We are a small group, five retired friends, from various cities in central and northern Spain, who live in Playa de San Juan, three women and two men, and the chronicler. Only the guide is foreign, Julien, a young Frenchman who is around 30 and in his first group speech, after charging us the curious price of 4.72 euros each, he asks us if we know what year the Spanish civil war began. We sigh.

Despite the first impression that he has taken us for idiots, the guide takes the reins and introduces us to the matter and the buildings that make up the interpretation center - which is not a museum, there are hardly any original objects, almost everything is replicas - located in the Machine House, two twin buildings made of masonry and bricks that preserve shrapnel impacts produced in the war on their exterior and that were erected at the beginning of the century to house the first sanitation machinery that served the nearby port of Alicante.

There we find replicas of the war posters, among which we distinguish the signature of the artist Gastón Castelló, life-size reproductions of photographs taken during the bombings, children's drawings that reflect the trauma caused by the bombs, a fire truck, a reproduction of the Stanbrook who rescued the last republicans desperate to avoid the wall or jail in the port... and Julien offers us a simple and accurate explanation.

In front of a model that reflects the state in which the market square was left after the fascist attack of May 25, one of the few that occurred during the day, because at night it was easier to avoid the anti-aircraft defense, our guide remembers that a That morning, a shipment of sardines attracted many women, children and the elderly, victims of a massacre greater than the one immortalized by Picasso in Gernika.

A few meters away, Julien invites us to enter one of the largest shelters that were built during the war, of the more than eighty distributed throughout the city. How many thousands of people have taken buses for decades in this square, ignoring the secret hidden under its asphalt. Today there are many dog ​​walkers, friends who slide on their skates, couples and groups chatting on their benches. Most have never descended the narrow stairs that open the way to a long, narrow shelter, longer than one imagines from the outside.

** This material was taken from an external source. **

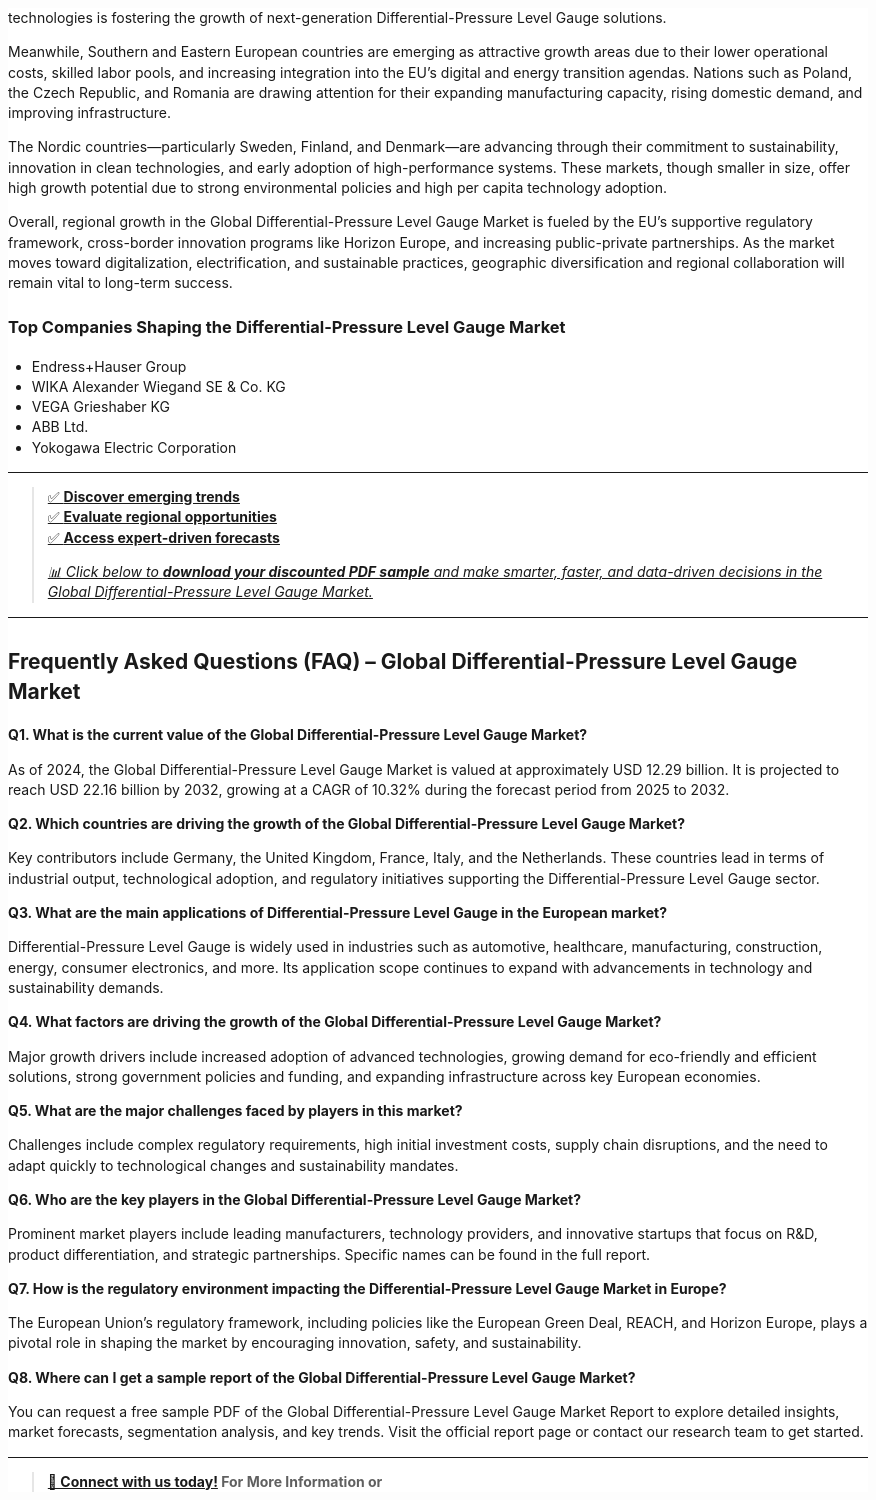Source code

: technologies is fostering the growth of next-generation Differential-Pressure Level Gauge solutions.</p><p>Meanwhile, Southern and Eastern European countries are emerging as attractive growth areas due to their lower operational costs, skilled labor pools, and increasing integration into the EU&rsquo;s digital and energy transition agendas. Nations such as Poland, the Czech Republic, and Romania are drawing attention for their expanding manufacturing capacity, rising domestic demand, and improving infrastructure.</p><p>The Nordic countries&mdash;particularly Sweden, Finland, and Denmark&mdash;are advancing through their commitment to sustainability, innovation in clean technologies, and early adoption of high-performance systems. These markets, though smaller in size, offer high growth potential due to strong environmental policies and high per capita technology adoption.</p><p>Overall, regional growth in the Global Differential-Pressure Level Gauge Market is fueled by the EU&rsquo;s supportive regulatory framework, cross-border innovation programs like Horizon Europe, and increasing public-private partnerships. As the market moves toward digitalization, electrification, and sustainable practices, geographic diversification and regional collaboration will remain vital to long-term success.</p><p><h3>Top Companies Shaping the Differential-Pressure Level Gauge Market </h3><ul><li>Endress+Hauser Group</li><li> WIKA Alexander Wiegand SE & Co. KG</li><li> VEGA Grieshaber KG</li><li> ABB Ltd.</li><li> Yokogawa Electric Corporation</li></ul></p><hr /><blockquote><p><a href="https://www.marketresearchintellect.com/ask-for-discount/?rid=144684&amp;amp;utm_source=Github-R&amp;amp;utm_medium=808">✅ <strong data-start="617" data-end="645">Discover emerging trends</strong></a><br data-start="645" data-end="648" /><a href="https://www.marketresearchintellect.com/ask-for-discount/?rid=144684&amp;amp;utm_source=Github-R&amp;amp;utm_medium=808"> ✅ <strong data-start="650" data-end="685">Evaluate regional opportunities</strong></a><br data-start="685" data-end="688" /><a href="https://www.marketresearchintellect.com/ask-for-discount/?rid=144684&amp;amp;utm_source=Github-R&amp;amp;utm_medium=808"> ✅ <strong data-start="690" data-end="724">Access expert-driven forecasts</strong></a></p><p class="" data-start="728" data-end="864"><em><a href="https://www.marketresearchintellect.com/ask-for-discount/?rid=144684&amp;amp;utm_source=Github-R&amp;amp;utm_medium=808">📊 Click below to <strong data-start="746" data-end="785">download your discounted PDF sample</strong> and make smarter, faster, and data-driven decisions in the Global Differential-Pressure Level Gauge Market.</a></em></p></blockquote><hr /><h2>Frequently Asked Questions (FAQ) &ndash; Global Differential-Pressure Level Gauge Market</h2><p><strong>Q1. What is the current value of the Global Differential-Pressure Level Gauge Market?</strong></p><p>As of 2024, the Global Differential-Pressure Level Gauge Market is valued at approximately USD 12.29 billion. It is projected to reach USD 22.16 billion by 2032, growing at a CAGR of 10.32% during the forecast period from 2025 to 2032.</p><p><strong>Q2. Which countries are driving the growth of the Global Differential-Pressure Level Gauge Market?</strong></p><p>Key contributors include Germany, the United Kingdom, France, Italy, and the Netherlands. These countries lead in terms of industrial output, technological adoption, and regulatory initiatives supporting the Differential-Pressure Level Gauge sector.</p><p><strong>Q3. What are the main applications of Differential-Pressure Level Gauge in the European market?</strong></p><p>Differential-Pressure Level Gauge is widely used in industries such as automotive, healthcare, manufacturing, construction, energy, consumer electronics, and more. Its application scope continues to expand with advancements in technology and sustainability demands.</p><p><strong>Q4. What factors are driving the growth of the Global Differential-Pressure Level Gauge Market?</strong></p><p>Major growth drivers include increased adoption of advanced technologies, growing demand for eco-friendly and efficient solutions, strong government policies and funding, and expanding infrastructure across key European economies.</p><p><strong>Q5. What are the major challenges faced by players in this market?</strong></p><p>Challenges include complex regulatory requirements, high initial investment costs, supply chain disruptions, and the need to adapt quickly to technological changes and sustainability mandates.</p><p><strong>Q6. Who are the key players in the Global Differential-Pressure Level Gauge Market?</strong></p><p>Prominent market players include leading manufacturers, technology providers, and innovative startups that focus on R&amp;D, product differentiation, and strategic partnerships. Specific names can be found in the full report.</p><p><strong>Q7. How is the regulatory environment impacting the Differential-Pressure Level Gauge Market in Europe?</strong></p><p>The European Union&rsquo;s regulatory framework, including policies like the European Green Deal, REACH, and Horizon Europe, plays a pivotal role in shaping the market by encouraging innovation, safety, and sustainability.</p><p><strong>Q8. Where can I get a sample report of the Global Differential-Pressure Level Gauge Market?</strong></p><p>You can request a free sample PDF of the Global Differential-Pressure Level Gauge Market Report to explore detailed insights, market forecasts, segmentation analysis, and key trends. Visit the official report page or contact our research team to get started.</p><hr /><blockquote><p><span class="font-[700]"><strong><a href="https://www.marketresearchintellect.com/product/global-differential-pressure-level-gauge-market-size-and-forecast/?utm_source=Linkedin&utm_medium=808">📩 Connect with us today!</a> For More Information or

It was built to accommodate about two thousand people. The inscriptions are preserved: "No smoking", "keep silent while the alarm lasts", "respect the shelter that belongs to everyone", despite the decades of abandonment - in the post-war period it was used to grow mushrooms -; During the bombings, the doors were not closed to prevent debris from blocking them, the walls were arranged in a zig-zag pattern to prevent the entry of shrapnel.

Some, out of caution or fear of not being able to reach it in time, came to sleep there. The proximity of the port, a priority objective for the Italian planes arriving from the Balearic Islands, made it particularly necessary.

The visit concludes in Balmis Square, in a smaller shelter, built at the request of the bourgeois families who lived in the area. Its configuration is reminiscent of the interior of a ship, with the curved openings that connect the different rooms. For some reason, in one of them they have accumulated pairs of shoes, perhaps so that we can get an idea of ​​the space occupied by their wearers. Sitting on one of its stone benches, in silence, we think of those who are no longer here, but were, and of those who today suffer the same terror, in Gaza, Syria, Yemen, Ukraine...

The visit lasted just an hour and a half. It should be included in the school calendar, it is recommended for the tourist - it is evident that it lacks promotion, it is a miracle if a foreigner manages to find out about its existence - but also for the people of Alicante, who often regret the lack of cultural offerings in their city and They don't usually take advantage of what they have at hand.